Set of tasks —
1. Name every person mentioned in the April 2022 newsletter, including those credited for images.
2. Rewrite the April 2022 newsletter from "The following piece" to "to being human.", replacing "beautifully" with "clearly".

The Buddhist Retreat Centre
Ixopo, KwaZulu-Natal, South Africa
For people of all religions
BRC Newsflash: April 2022
|Image: Andrew Brown
It seems in these times that amost everyone is in some way or another in a dismal struggle to be happy. If we can remove the idea of the “struggle”, we realise that we are naturally inclined to seek happiness. It comes to us freely and is inexhaustible. It underpins our drive to survive.
Pema Chodron teaches that “happiness is your birthright - and is readily available at any given moment.”
So why do we experience so much unhappiness?
In Buddhism the fundamental message in the Four Noble Truths is that feeling unsettled and always craving for more of the things that we imagine will make us happy are the reasons for our unhappiness. This doesn’t mean to say that all Buddhists are mired in a state of unhappiness - on the contrary, they are in tune with the reality that we need to embrace the whole of life - the light and the dark, the difficult and the sweet.
We really have no other choice.
The following piece by Bianca Sparacino, - shared by Jeff Mathee - expresses beautifully that the state of unhappiness - like happiness - is intrinsic to being human.
|Image: Andrew Brown
“I think we’ve been taught from such a young age that happiness is meant to be this big, all-consuming thing. That it is this moment that cracks open our bones, changes our lives and sweeps all of the weight inside of us away. That it is something that is awarded to us, gifted to us by the world. That it is something we are all constantly in pursuit of until we find it.
And so we are always waiting.
Waiting for this experience, this simplifying in life, this ‘aha’ moment where the wounds are all healed, and the growth is all organised neatly within our ribcages, and our hearts aren’t afraid of loving anymore, and the warmth never leaves.
But I don’t think happiness is big or infinite at all.
I think real happiness, true happiness exists in acceptance of the fact that we will always be balancing what is light and dark within ourselves. I think real happiness, true happiness exists in the quiet, in the smallest things. In the morning cup of coffee, in the sound of your parents’ voice on the other end of the phone. I think real happiness, true happiness is believing that you are meant to be here, that you are meant to take up space in this world. I think real and true happiness is finding the human beings who take care of you – not in a materialistic way, but rather finding the human beings who take care of your soul, who take care of even the most chaotic parts of you. I think real happiness, true happiness is all around you at all times, pinned and blooming in things you stopped paying attention to because you were always searching for more. Flowers when you take a stroll on the road, the intensity in the air when you meet someone, and you know they’re going to change your life, your pet cuddling with you after a tiring day, and the way its eyelashes feel as they blink across your neck when you’re holding it. The way your stomach flips when you hear your favourite song.

Data for analysis —

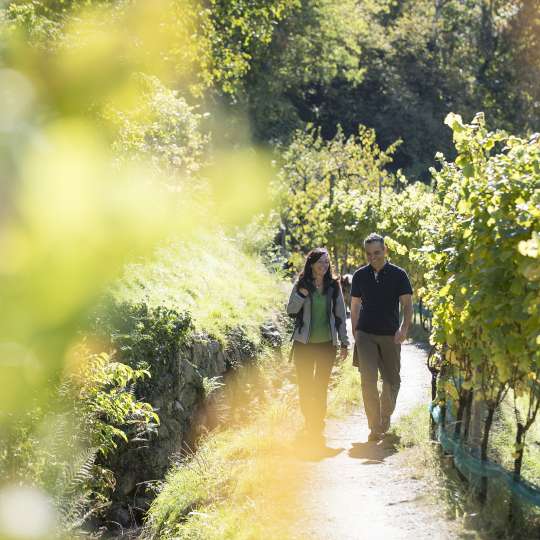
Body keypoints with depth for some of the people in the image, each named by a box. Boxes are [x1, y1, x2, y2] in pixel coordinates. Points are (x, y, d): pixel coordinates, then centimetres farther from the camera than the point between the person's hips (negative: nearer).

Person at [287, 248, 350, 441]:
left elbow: (340, 314, 7)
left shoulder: (333, 286, 3)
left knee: (321, 386, 3)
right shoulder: (301, 284, 0)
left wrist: (344, 342, 6)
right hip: (304, 343, 0)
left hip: (327, 344, 0)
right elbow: (290, 310, 1)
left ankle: (318, 425, 10)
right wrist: (301, 294, -16)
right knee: (305, 385, 4)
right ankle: (309, 422, 16)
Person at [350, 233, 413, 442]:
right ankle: (375, 428, -10)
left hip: (390, 336, 0)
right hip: (366, 335, 0)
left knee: (392, 381, 8)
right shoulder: (360, 275, 7)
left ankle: (385, 418, 31)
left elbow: (407, 305, 0)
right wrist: (354, 333, 8)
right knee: (368, 380, -12)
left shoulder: (398, 274, 0)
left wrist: (404, 328, -16)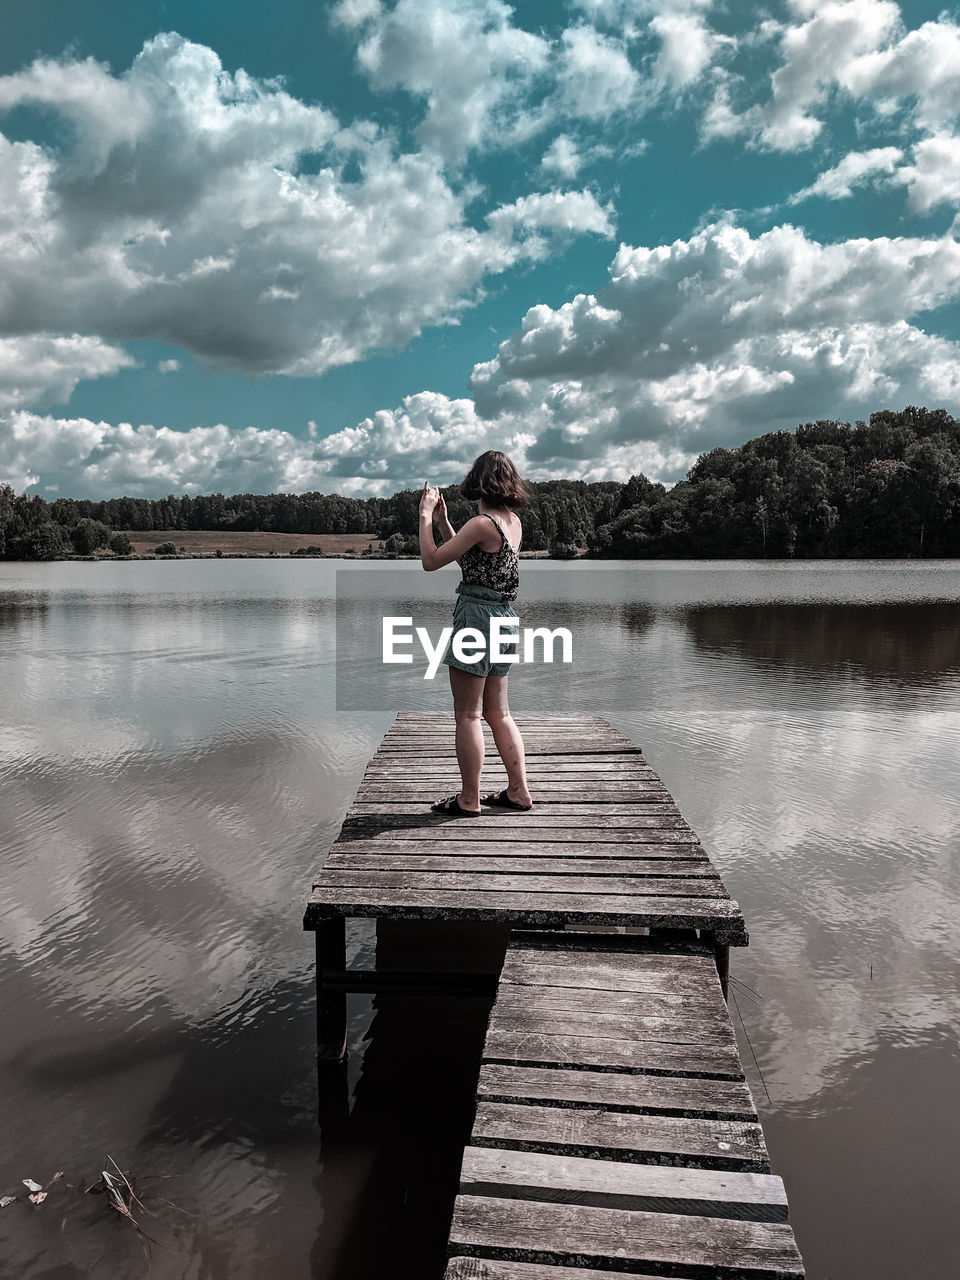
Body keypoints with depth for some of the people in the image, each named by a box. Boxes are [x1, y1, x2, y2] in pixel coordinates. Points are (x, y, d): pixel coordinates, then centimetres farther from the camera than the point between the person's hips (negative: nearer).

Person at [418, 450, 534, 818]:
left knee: (467, 715, 0)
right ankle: (518, 791, 20)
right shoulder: (513, 522, 9)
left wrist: (425, 516, -4)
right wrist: (442, 521, 18)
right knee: (498, 713, 16)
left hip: (477, 615, -9)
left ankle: (469, 800, 7)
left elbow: (431, 560, -14)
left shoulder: (482, 524, -17)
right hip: (505, 618, 9)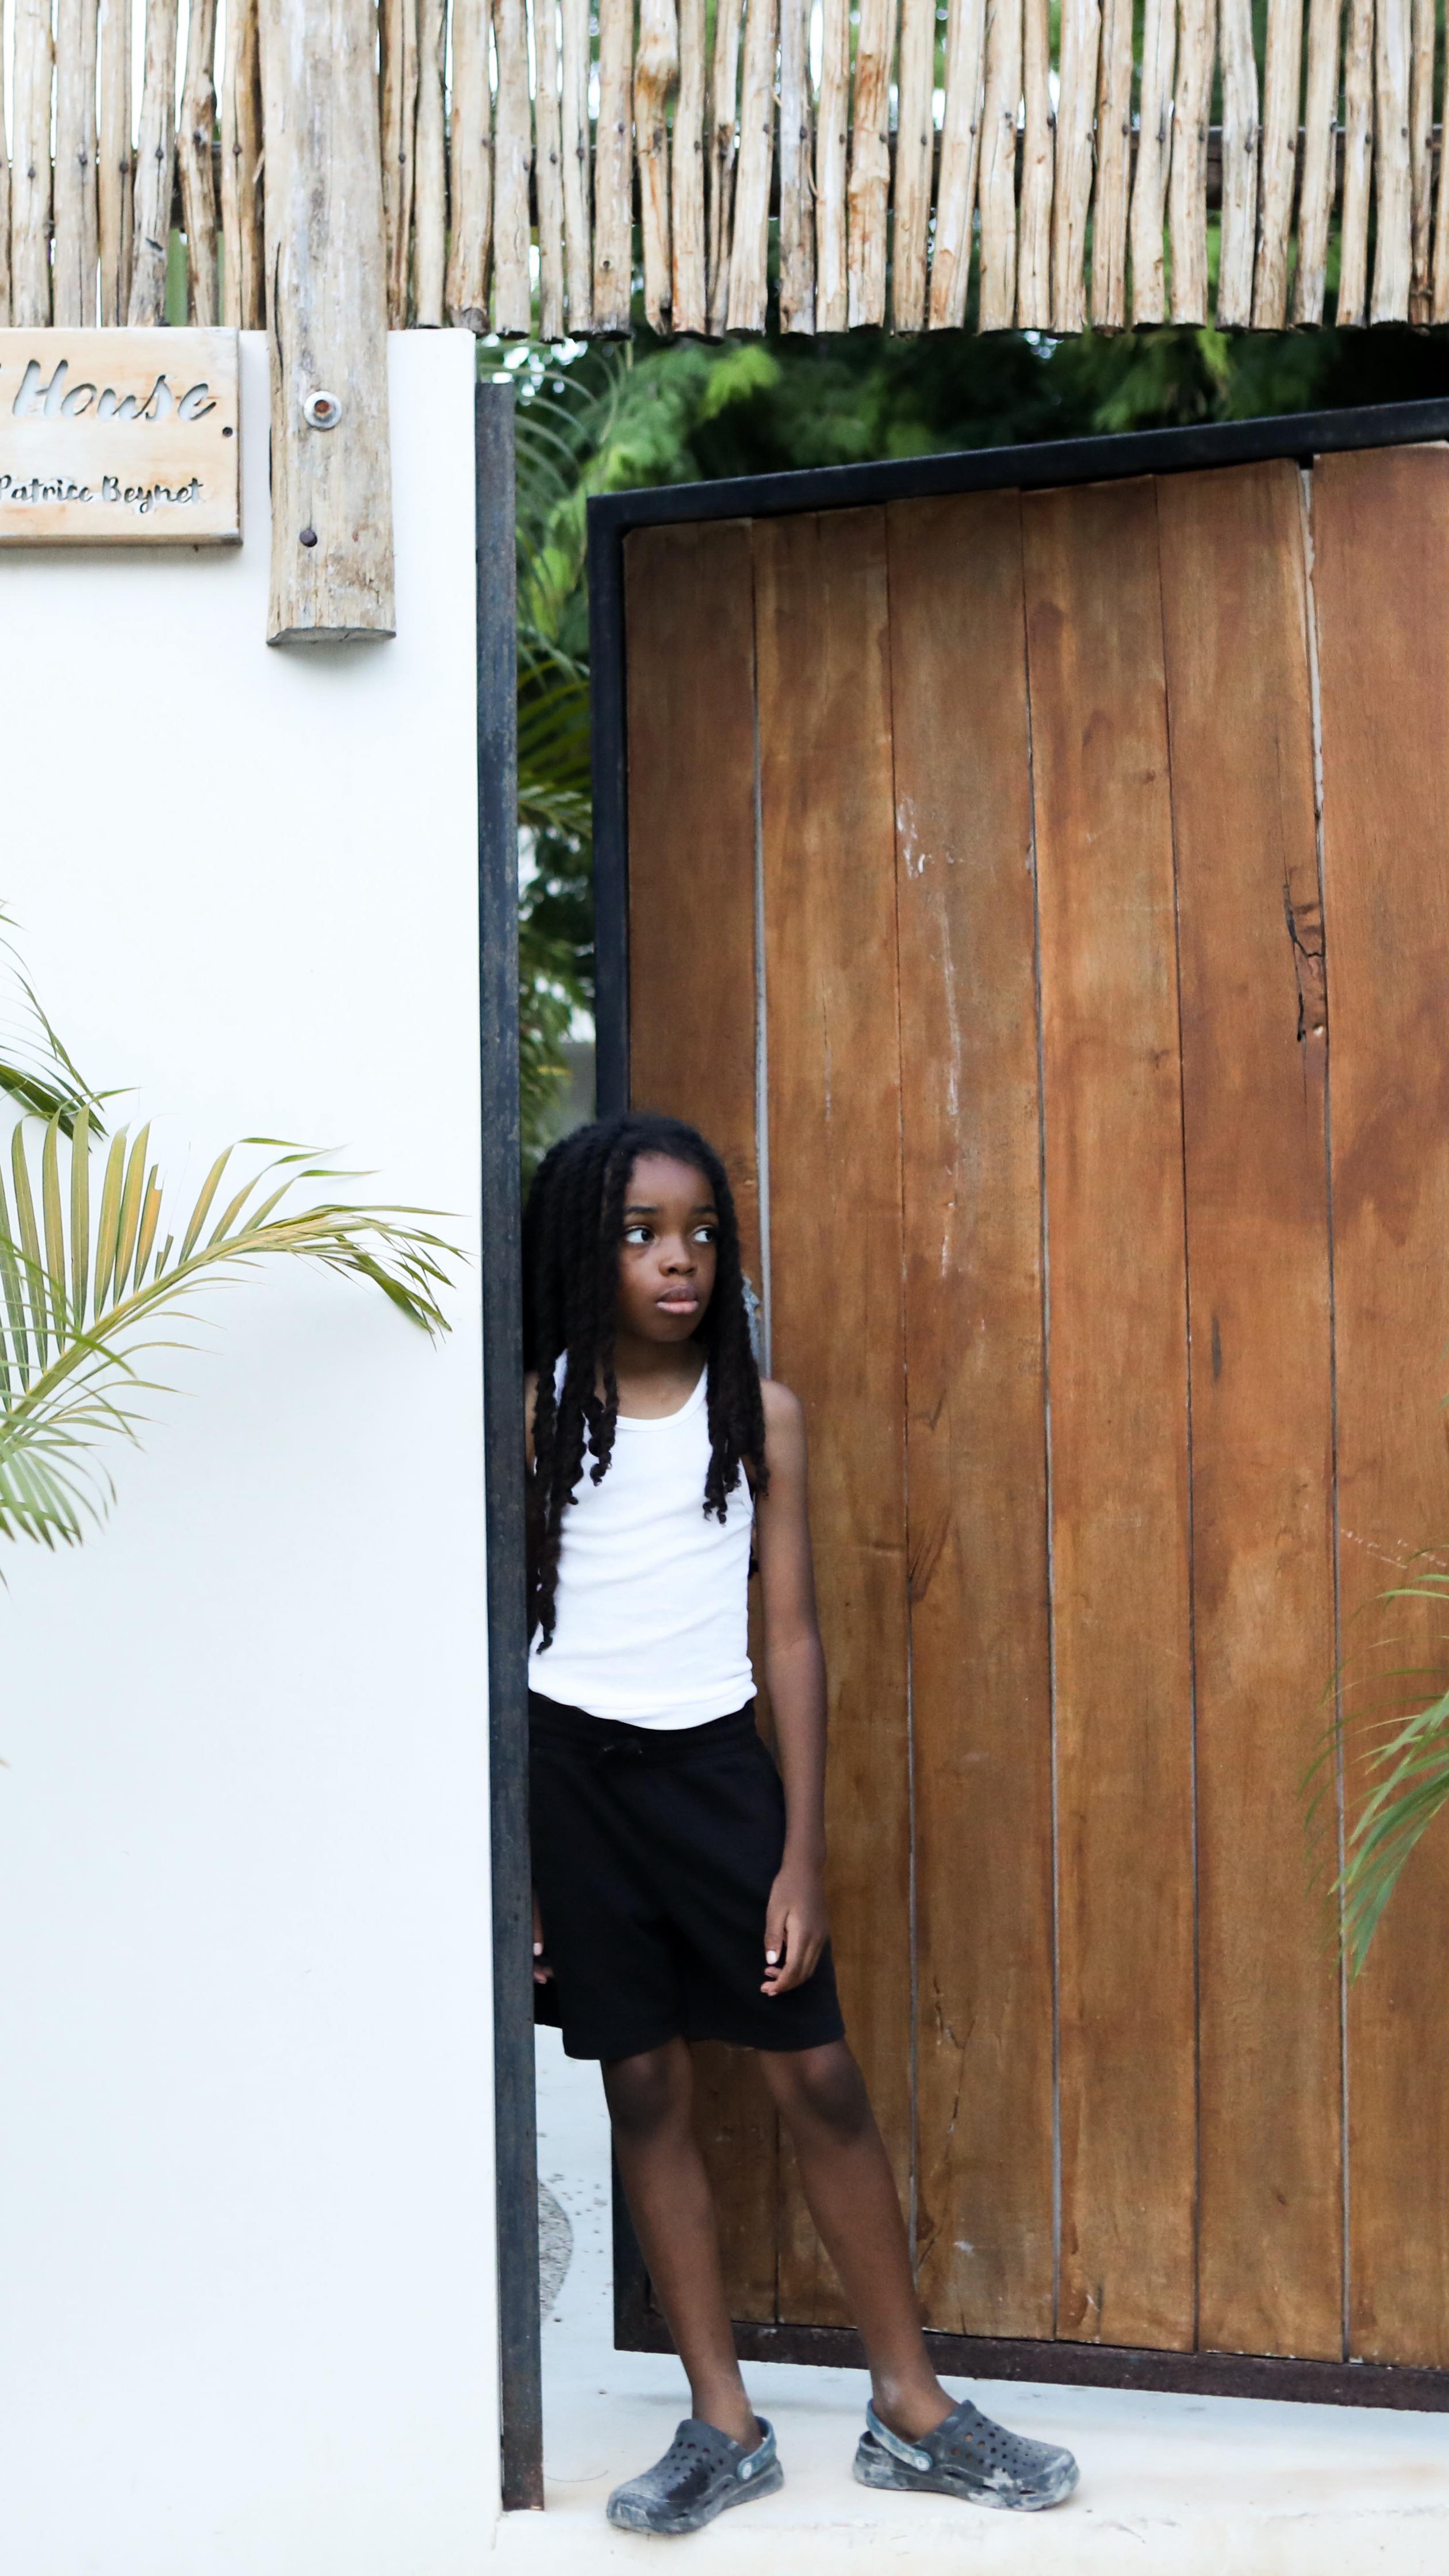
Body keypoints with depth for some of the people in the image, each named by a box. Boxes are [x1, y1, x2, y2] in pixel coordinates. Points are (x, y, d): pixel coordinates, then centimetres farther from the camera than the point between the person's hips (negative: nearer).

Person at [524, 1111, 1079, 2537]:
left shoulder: (756, 1414, 1)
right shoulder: (534, 1413, -1)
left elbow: (792, 1636, 1)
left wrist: (801, 1857, -3)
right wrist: (509, 1859, -1)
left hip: (715, 1767, 1)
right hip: (570, 1769, -1)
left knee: (821, 2078, 1)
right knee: (644, 2087, 4)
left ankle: (910, 2407, 12)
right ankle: (722, 2423, 13)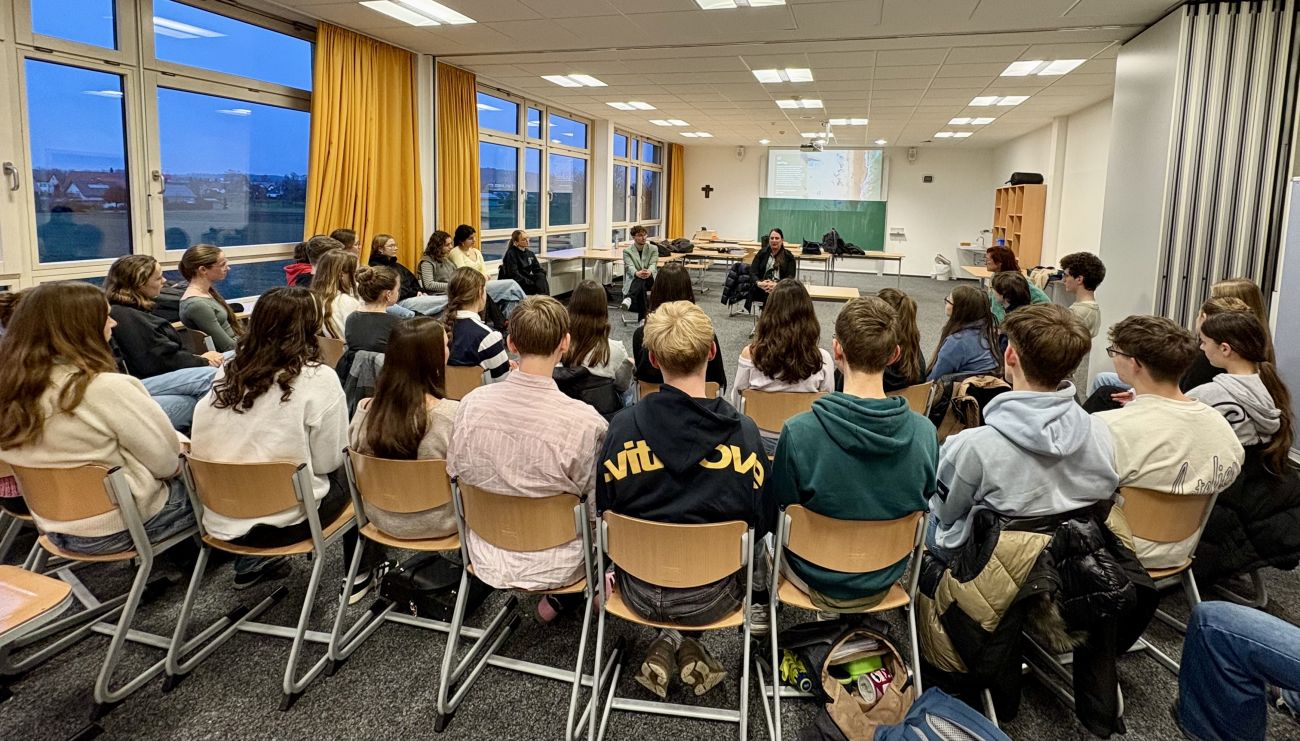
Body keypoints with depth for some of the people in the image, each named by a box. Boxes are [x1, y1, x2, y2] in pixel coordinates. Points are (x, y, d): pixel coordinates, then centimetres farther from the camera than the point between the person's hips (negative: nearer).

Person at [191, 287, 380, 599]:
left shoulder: (227, 372, 1)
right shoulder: (318, 378, -14)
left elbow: (200, 443, 7)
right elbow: (327, 461, -11)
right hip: (285, 521, -5)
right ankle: (358, 575, 30)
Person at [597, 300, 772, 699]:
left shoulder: (623, 426, -14)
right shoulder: (743, 431, -16)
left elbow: (604, 512, -6)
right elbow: (763, 520, -6)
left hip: (639, 592, 2)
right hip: (709, 597, -1)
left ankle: (668, 641, 14)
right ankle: (689, 646, 16)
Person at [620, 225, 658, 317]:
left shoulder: (653, 249, 11)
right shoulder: (627, 251, 7)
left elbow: (653, 264, -5)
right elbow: (630, 266, -10)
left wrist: (649, 272, -33)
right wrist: (637, 273, -37)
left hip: (650, 280, 0)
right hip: (633, 279, 0)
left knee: (641, 280, -39)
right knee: (640, 285, -40)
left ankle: (629, 298, -63)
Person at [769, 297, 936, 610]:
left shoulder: (798, 432, -32)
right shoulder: (925, 432, -22)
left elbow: (779, 506, -14)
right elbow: (926, 505, -4)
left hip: (818, 581, -3)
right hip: (885, 579, 3)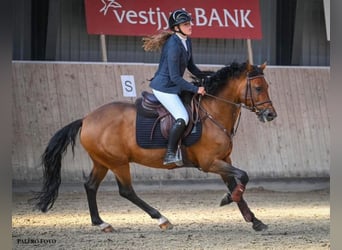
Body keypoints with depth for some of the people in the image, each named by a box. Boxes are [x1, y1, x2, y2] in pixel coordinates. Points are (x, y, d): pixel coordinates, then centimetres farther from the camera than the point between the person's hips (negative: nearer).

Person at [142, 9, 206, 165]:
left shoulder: (187, 41, 5)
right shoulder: (173, 46, -24)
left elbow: (190, 66, 18)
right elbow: (175, 77, -24)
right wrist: (196, 89, -22)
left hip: (174, 86, 10)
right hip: (164, 87, -10)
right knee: (182, 118, -22)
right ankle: (170, 155, -16)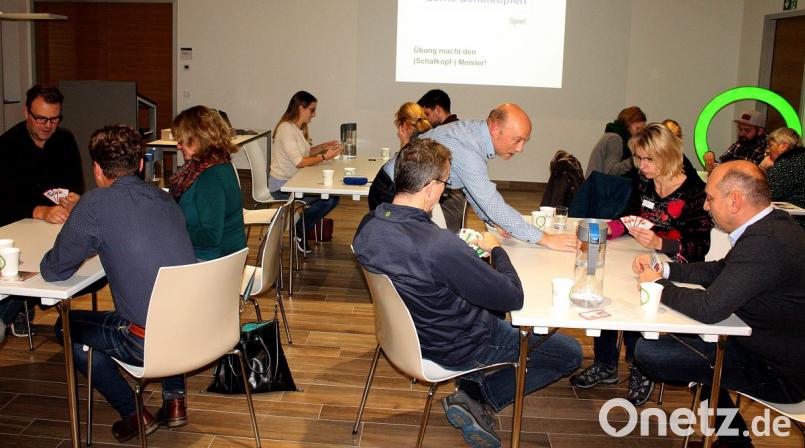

Expected results —
1. Andrew Brown, Pema Chodron, Bianca Sparacino, Jeff Mathee

2.
The following piece by Bianca Sparacino, - shared by Jeff Mathee - expresses clearly that the state of unhappiness - like happiness - is intrinsic to being human.